**To do:** Return all the data exactly, keeping the pictures out.

● ● ●

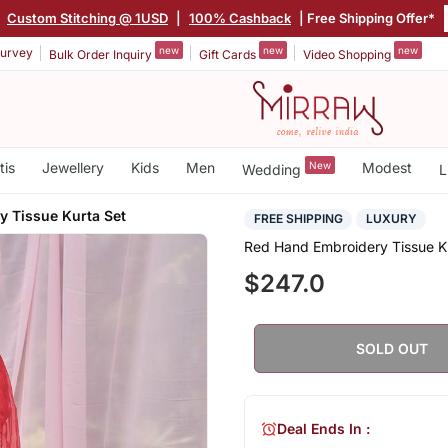
|
Custom Stitching @ 1USD
|
100% Cashback
| Free Shipping Offer*
new
new
new
urvey
Bulk Order Inquiry
Gift Cards
Video Shopping
tis
Jewellery
Kids
Men
New
Modest
Wedding
L
y Tissue Kurta Set
FREE SHIPPING
LUXURY
Red Hand Embroidery Tissue K
$247.0
SOLD OUT
Deal Ends In :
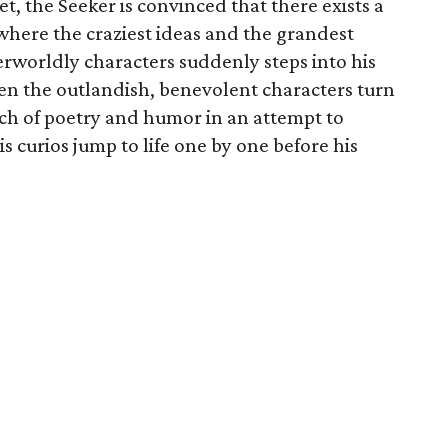
et, the Seeker is convinced that there exists a
 where the craziest ideas and the grandest
erworldly characters suddenly steps into his
n the outlandish, benevolent characters turn
ch of poetry and humor in an attempt to
is curios jump to life one by one before his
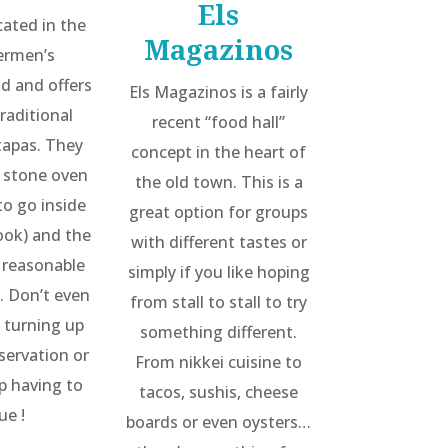
Els
ocated in the
Magazinos
hermen’s
d and offers
Els Magazinos is a fairly
traditional
recent “food hall”
tapas. They
concept in the heart of
 stone oven
the old town. This is a
to go inside
great option for groups
ook) and the
with different tastes or
y reasonable
simply if you like hoping
. Don’t even
from stall to stall to try
 turning up
something different.
servation or
From nikkei cuisine to
up having to
tacos, sushis, cheese
ue !
boards or even oysters…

● ● ●

**The completed task:**
|
Custom Stitching @ 1USD
|
100% Cashback
| Free Shipping Offer*
new
new
new
urvey
Bulk Order Inquiry
Gift Cards
Video Shopping
tis
Jewellery
Kids
Men
New
Modest
Wedding
L
y Tissue Kurta Set
FREE SHIPPING
LUXURY
Red Hand Embroidery Tissue K
$247.0
SOLD OUT
Deal Ends In :
et, the Seeker is convinced that there exists a
 where the craziest ideas and the grandest
erworldly characters suddenly steps into his
n the outlandish, benevolent characters turn
ch of poetry and humor in an attempt to
is curios jump to life one by one before his
Els
ocated in the
Magazinos
hermen’s
d and offers
Els Magazinos is a fairly
traditional
recent “food hall”
tapas. They
concept in the heart of
 stone oven
the old town. This is a
to go inside
great option for groups
ook) and the
with different tastes or
y reasonable
simply if you like hoping
. Don’t even
from stall to stall to try
 turning up
something different.
servation or
From nikkei cuisine to
up having to
tacos, sushis, cheese
ue !
boards or even oysters…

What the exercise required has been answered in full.